New form factors are gaining steam that Apple has not tapped. Smart rings and glasses are experiencing high double-digit growth, with Meta’s Ray-Ban partnership proving quite successful. And while Apple maintains strong market competitiveness with their single smartwatch product line, that narrow focus can miss fresh demand.
Take Meta’s Ray-Ban approach. One killer trick, seamless photo and video capture with voice commands. No bloated UI, no face-mounted phone clone. One use case, executed cleanly. That kind of clarity is what pulled the market out of its funk.
The path forward for Apple’s wearables strategy
Bottom line, Apple’s share gains amid sales pressure look more like consolidation than expansion. The smartwatch market is forecast to rebound with 4.8% growth in 2025, so the window is open for Apple to lean into its ecosystem edge.
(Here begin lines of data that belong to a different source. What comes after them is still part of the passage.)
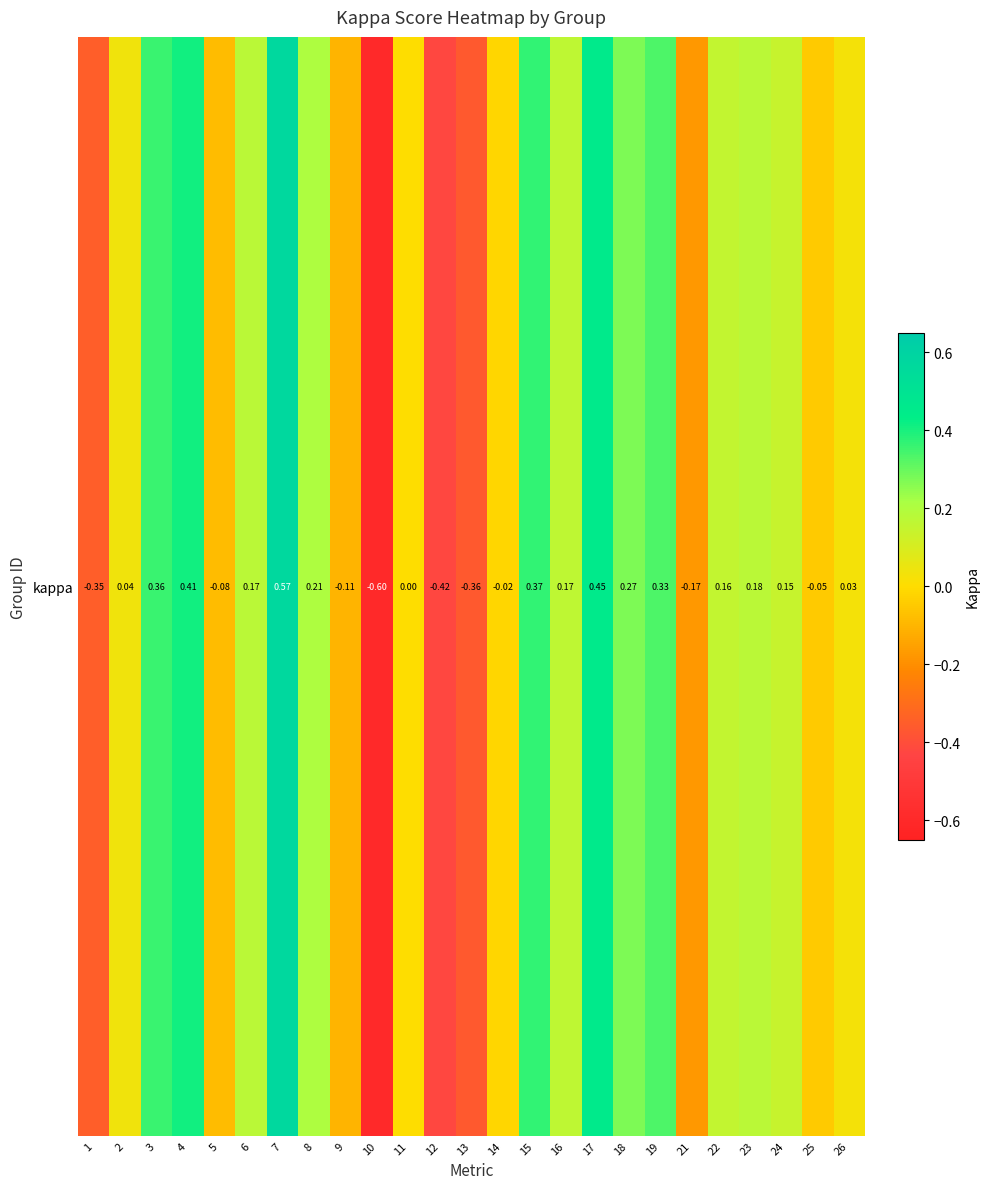

Where is the data nearest to the value 0?

11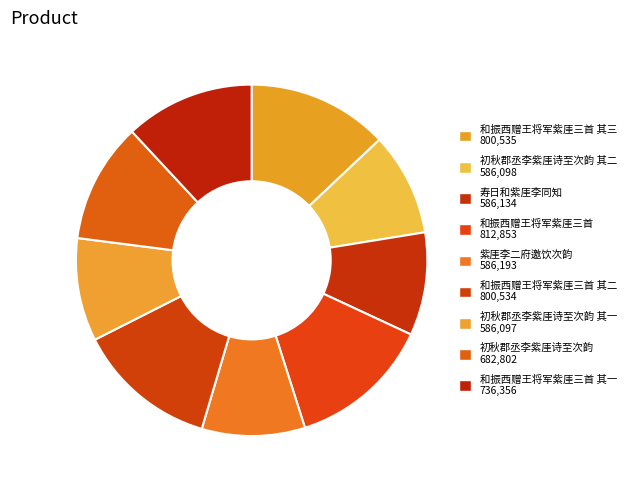

How many slices are in this pie chart?

9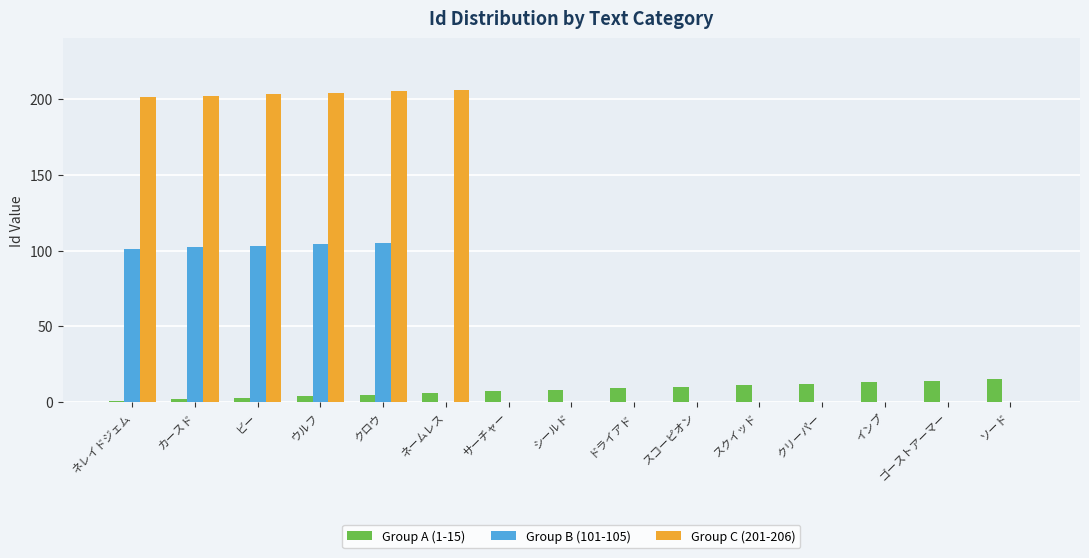

How many distinct data groups are displayed?

3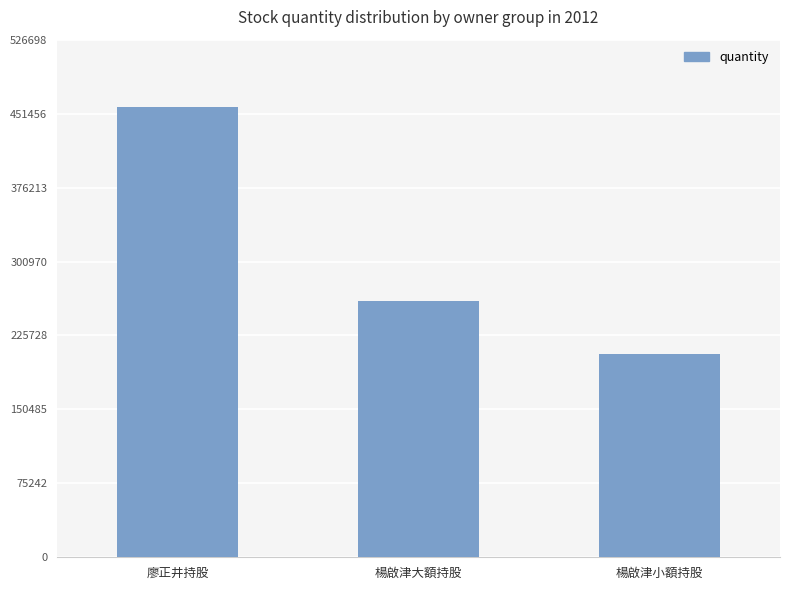

What is the minimum value shown in the chart?

206551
The job now is closing the innovation gap that let rivals grab the Q2 spotlight. Advanced sensing technologies and AI applications are next, along with richer health features like blood pressure tracking. Apple has the integration and health platform to win here, if it moves with urgency.
PRO TIP: Apple’s superpower is not just integrations, it is making complex tech feel effortless. The question is timing. Can it bring breakthrough health features like continuous glucose monitoring or sharper sleep analysis to market before competitors stitch together their own ecosystems?
In the meantime, incremental matters. Give loyal owners reasons to upgrade while the big bets bake. Better battery life, faster charging, smarter workout detection, tighter Siri. Garmin wins by shipping specific features its core users care about. Apple can play that game too.
Looking ahead, worldwide wearable shipments are forecast to grow 6.1% in 2024 to 537.9 million units. Apple’s challenge is not only keeping 17.9% share, it is matching the market’s speed. The companies that led Q2’s recovery understood something simple, in a rebound, the pace of meaningful innovation beats perfecting yesterday’s features.
The smartwatch race now feels like early smartphones. Success comes from reading needs fast and shipping progress that people can feel, not just polish. Apple wrote that playbook once. The trick is remembering it while the competition sets the tempo.